“Last Page, Lost Friend” Reading Quotes & The Reading Zone

Great Writers on Reading

“When I am reading a book, whether wise or silly, it seems to me to be alive and talking to me. Sometimes I read a book with pleasure, and detest the author. It is easy enough for a man to walk who has a horse at his command. The invalid is not to be pitied who has a cure up his sleeve. And such is the advantage I receive from books.

“They relieve me from idleness, rescue me from company I dislike, and blunt the edge of my grief, it if is not too extreme. They are the comfort and solitude of my old age. When I am attacked by gloomy thoughts, nothing helps me so much as the running to my books. They quickly absorb me and banish the clouds from my mind. And they don’t rebel because I use them only for lack of partimes more natural and alive. They always receive me with welcome.” ~Montaigne

“Let me read with method, and purpose to ourselves an end to what our studies may point. The use of reading is to aid us in thinking.” ~Edward Gibbon

“Books are to be called for and supplied on the assumption that the process of reading is not a half-sleep; but in the highest sense an exercise, a gymnastic struggle; that the reader is to do something for himself.” ~Walt Whitman

“How many a man has dated a new era in his life from the reading of a book. The book exists for us perchance which will explain our miracles and reveal new ones. The at present unutterable things we may find somewhere uttered. These same questions that disturb and puzzle and confound us have in their turn occurred to all the wise men; not one has been omitted; and each has answered them according to his ability, by his word, by his life.” ~Henry David Thoreau

“Book love, my friends, is your pass to the greatest, the purest, and the most perfect pleasure that God has prepared for His creatures. It lasts when all other pleasures fade. It will support you when all other recreations are gone. It will last you until your death. It will make your hours pleasant to you as long as you live.” ~Anthony Trollope

I found all the above quotes on the back of a book copyrighted in 1959, To Appomattox: Nine April Days.
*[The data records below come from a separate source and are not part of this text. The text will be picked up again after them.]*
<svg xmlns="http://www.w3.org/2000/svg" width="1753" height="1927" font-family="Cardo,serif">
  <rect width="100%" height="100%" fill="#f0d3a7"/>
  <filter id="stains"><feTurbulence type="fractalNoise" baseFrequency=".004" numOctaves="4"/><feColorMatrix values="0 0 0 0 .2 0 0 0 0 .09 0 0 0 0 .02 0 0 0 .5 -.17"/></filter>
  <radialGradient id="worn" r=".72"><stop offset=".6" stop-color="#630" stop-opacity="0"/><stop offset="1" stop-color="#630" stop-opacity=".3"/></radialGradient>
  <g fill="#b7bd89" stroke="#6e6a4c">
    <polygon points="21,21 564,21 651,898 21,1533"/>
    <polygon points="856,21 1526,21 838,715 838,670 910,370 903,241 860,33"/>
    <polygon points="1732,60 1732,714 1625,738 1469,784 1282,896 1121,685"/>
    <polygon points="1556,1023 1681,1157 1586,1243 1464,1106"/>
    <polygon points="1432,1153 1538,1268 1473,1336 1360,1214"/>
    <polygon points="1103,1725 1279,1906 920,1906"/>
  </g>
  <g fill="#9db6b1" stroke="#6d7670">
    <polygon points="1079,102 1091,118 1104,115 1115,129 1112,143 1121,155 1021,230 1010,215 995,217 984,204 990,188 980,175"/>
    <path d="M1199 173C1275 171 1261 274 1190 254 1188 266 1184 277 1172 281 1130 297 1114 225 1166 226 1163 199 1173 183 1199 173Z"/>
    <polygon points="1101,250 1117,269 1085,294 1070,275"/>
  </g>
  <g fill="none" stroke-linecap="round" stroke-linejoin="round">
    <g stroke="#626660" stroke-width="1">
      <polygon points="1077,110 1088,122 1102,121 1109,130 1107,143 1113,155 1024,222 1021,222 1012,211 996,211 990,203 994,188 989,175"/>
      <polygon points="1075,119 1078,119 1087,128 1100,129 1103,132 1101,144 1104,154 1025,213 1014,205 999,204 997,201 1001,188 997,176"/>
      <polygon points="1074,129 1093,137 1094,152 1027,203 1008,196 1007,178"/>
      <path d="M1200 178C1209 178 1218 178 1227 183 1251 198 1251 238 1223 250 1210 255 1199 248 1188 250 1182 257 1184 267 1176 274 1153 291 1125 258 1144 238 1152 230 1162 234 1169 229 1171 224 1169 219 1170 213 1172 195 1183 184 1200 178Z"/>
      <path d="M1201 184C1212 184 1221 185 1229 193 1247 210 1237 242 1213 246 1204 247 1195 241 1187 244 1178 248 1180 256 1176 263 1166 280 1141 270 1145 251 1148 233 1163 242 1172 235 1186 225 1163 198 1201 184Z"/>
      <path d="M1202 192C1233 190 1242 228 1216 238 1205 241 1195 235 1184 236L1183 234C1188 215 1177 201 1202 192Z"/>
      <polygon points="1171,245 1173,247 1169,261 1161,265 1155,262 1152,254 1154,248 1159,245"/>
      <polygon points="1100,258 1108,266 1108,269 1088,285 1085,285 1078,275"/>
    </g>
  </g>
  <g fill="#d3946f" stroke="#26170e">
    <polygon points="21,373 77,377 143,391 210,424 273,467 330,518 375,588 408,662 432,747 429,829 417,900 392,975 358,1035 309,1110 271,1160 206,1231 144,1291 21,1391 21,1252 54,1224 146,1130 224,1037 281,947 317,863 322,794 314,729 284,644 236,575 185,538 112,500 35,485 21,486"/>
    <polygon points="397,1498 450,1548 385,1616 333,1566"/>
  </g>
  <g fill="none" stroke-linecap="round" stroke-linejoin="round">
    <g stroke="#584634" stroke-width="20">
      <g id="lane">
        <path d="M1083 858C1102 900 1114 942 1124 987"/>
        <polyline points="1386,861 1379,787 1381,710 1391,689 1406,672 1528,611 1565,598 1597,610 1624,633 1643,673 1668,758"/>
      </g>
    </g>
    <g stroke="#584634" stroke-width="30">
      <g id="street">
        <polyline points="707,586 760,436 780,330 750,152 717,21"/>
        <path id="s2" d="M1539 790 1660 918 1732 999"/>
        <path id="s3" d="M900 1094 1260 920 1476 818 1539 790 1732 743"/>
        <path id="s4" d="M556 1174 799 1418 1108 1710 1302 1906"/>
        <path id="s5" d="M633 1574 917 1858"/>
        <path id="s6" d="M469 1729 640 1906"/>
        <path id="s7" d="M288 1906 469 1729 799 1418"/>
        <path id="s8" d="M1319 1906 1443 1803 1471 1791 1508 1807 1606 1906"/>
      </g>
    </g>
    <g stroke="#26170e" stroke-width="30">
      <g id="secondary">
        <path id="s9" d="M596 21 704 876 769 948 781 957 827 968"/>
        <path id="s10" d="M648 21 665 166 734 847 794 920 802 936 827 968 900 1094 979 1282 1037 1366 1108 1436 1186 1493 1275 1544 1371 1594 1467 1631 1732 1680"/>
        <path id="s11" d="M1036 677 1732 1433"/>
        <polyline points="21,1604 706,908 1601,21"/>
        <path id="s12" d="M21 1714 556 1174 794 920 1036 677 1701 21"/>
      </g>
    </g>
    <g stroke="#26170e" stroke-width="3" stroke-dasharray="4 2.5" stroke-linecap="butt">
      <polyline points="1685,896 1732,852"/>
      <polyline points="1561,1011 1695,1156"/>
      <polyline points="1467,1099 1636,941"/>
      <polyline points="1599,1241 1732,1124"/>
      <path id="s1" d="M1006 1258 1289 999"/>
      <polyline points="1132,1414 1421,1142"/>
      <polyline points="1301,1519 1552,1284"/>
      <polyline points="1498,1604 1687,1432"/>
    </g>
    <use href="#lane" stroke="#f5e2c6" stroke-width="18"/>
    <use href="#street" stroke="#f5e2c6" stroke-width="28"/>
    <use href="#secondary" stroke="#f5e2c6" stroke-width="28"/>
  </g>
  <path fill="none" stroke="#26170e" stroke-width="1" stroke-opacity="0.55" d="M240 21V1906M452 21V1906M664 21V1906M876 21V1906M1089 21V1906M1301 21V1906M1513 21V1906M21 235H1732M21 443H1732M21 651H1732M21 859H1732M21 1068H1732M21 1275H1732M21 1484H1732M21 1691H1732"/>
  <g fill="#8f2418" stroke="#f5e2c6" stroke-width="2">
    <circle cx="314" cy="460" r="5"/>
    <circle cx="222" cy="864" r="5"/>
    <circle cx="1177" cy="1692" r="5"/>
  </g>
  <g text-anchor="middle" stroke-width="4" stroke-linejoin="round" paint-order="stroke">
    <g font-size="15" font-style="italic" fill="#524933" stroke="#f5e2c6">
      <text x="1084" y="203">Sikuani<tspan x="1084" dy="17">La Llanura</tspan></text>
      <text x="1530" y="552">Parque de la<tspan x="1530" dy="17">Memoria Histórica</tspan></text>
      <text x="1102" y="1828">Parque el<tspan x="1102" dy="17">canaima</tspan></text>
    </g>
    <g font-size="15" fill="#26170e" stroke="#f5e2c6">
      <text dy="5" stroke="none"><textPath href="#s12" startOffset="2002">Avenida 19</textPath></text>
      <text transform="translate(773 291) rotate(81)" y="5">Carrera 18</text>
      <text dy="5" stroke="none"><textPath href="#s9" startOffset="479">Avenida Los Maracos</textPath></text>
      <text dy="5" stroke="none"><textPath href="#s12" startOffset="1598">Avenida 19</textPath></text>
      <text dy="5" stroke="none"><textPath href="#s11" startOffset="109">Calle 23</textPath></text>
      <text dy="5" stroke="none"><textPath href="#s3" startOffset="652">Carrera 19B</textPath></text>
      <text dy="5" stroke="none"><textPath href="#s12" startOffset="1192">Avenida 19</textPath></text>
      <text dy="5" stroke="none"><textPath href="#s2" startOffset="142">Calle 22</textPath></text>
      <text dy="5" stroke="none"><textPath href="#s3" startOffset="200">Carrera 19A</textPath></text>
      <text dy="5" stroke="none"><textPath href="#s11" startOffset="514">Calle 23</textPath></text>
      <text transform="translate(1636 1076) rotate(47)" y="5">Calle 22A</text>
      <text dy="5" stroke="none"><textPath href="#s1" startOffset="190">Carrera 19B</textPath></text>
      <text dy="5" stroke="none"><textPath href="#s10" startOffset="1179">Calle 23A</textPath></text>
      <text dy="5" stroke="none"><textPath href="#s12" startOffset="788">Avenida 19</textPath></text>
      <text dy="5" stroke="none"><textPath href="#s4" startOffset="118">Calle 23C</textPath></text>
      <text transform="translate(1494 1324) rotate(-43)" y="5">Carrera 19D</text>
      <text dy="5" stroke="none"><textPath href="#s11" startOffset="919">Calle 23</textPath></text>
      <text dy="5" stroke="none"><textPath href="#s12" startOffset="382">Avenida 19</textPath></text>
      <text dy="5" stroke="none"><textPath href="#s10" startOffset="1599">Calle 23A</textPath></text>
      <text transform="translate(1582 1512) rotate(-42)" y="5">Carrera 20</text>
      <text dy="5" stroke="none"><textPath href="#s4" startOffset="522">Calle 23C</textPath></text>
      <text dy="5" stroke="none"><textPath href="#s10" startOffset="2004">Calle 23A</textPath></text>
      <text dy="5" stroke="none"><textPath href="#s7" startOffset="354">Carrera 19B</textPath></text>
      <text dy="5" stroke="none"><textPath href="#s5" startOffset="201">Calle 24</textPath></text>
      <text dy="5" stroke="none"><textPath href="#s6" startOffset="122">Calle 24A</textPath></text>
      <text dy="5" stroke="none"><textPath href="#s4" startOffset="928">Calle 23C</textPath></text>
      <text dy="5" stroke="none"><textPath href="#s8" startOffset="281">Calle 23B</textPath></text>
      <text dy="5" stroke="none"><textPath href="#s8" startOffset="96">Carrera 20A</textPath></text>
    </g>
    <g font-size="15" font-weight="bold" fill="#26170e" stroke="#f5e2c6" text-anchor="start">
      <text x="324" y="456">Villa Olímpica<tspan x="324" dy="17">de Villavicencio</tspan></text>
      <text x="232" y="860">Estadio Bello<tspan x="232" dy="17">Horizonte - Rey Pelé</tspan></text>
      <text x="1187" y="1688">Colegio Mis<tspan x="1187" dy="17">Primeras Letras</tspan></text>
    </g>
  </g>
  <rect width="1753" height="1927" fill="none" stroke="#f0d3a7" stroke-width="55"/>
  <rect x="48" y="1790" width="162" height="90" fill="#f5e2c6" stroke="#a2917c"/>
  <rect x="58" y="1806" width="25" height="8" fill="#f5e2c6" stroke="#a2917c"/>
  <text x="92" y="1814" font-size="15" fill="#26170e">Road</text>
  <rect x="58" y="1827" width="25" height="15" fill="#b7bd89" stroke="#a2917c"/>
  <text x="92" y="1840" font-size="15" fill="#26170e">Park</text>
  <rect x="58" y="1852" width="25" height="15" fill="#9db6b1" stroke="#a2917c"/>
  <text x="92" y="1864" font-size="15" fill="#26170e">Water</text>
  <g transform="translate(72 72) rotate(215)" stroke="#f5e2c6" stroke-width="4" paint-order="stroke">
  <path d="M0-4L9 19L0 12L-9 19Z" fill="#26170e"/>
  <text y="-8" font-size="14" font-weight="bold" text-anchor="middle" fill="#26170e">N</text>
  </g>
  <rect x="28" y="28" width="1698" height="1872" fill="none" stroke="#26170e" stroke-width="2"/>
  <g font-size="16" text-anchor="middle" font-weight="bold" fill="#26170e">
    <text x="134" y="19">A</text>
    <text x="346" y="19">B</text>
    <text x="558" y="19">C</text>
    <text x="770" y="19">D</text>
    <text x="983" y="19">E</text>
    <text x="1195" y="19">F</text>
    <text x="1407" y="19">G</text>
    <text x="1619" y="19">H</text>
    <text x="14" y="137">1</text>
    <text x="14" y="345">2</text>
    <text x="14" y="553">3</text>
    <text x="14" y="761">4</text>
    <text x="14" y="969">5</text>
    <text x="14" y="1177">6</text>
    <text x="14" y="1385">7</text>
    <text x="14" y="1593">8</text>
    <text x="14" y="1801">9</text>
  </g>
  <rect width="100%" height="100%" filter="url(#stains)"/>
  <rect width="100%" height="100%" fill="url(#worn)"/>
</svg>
There was no information about the book at hand, just inspiring reading quotes from great writers.

In addition, I’ve been reading Nancie Atwell’s The Reading Zone: How to Help Kids Become Skilled, Passionate, Habitual, Critical Readersand I keep running across quotes I want to remember:

The goal is “to read for pleasure, but not for idleness; for pastime but not to kill time; to seek, and find, delight and enlargement of life in books.” ~Robertson Davies

In reading workshop, the delights are intrinsic, always: This week I got to experience a whole world with characters I loved; inside me I traveled, wondered, worried, laughed, cried, raged, triumphed. The passions aroused by stories and characters are the prize~Nancie Atwell

Frequent, voluminous, happy experiences with books — preferably in a room that’s filled with good ones and in the company of a teacher who knows how to invite and sustain a love of stories — are the way to teach and learn reading for a lifetime. ~Nancie Atwell

“The vicarious experience of reading can shape our essence, change us, just as firsthand experience can.”  ~Sydney Jourard

The Reader’s Bill of Rights

  1. The right not to read something
  2. The right to skip pages
  3. The right not to finish
  4. The right to reread
  5. The right to read anything
  6. The right to escapism
  7. The right to read anywhere
  8. The right to browse
  9. The right to read out loud
  10. The right to not defend your tastes

~Daniel Pennac

This afternoon I decided to claim my rights as a reader and I did a little skipping and browsing of the rest of The Reading Zone. I was disappointed in Chapter 5 on Comprehension. She argued against what’s been written on reading comprehension since Pearson’s research in 1985. That would include some of my favorite writers — who write primarily about using the comprehension strategies good readers use — Ellin Keene, Susan Zimmerman, Cris Tovani, and Stephanie Harvey. The strategies from Mosaic of Thought have made it into the Iowa Core–one of just two additions Iowa added to the Common Core Standards.

Nancie talked about connections with self, text, and world mostly in the negative sense, about the “irrelevant bumps” that come in to disturb the reading zone. Certainly there are some of those, but good readers know when their understanding breaks down, and they have fix-up strategies for getting back in the zone.

It’s true that strategy instruction is only important for a certain population of readers–the ones with decoding skills but aren’t using comprehension strategies. Proficient readers don’t need to be taught the skills because they already have them. That’s why her students rebelled at the sticky notes she required them all to write.

Overall, however, I gleaned many good ideas from The Reading Zone. I’m going to make some fairly radical changes in my language arts curriculum next year. More choice. Less quizzes, tests, and book projects. More reading homework and accountability. I believe my classes will be more relevant and rigorous than they’ve been in the past. Atwell’s book has some great resources–a list of openers to help students write their letter/essays in response to books, a list of questions to ask students during individual conferences, and a great two-page reading survey for the first day. This was a book worth the read/browse.

I’ll report back next year about how it’s going!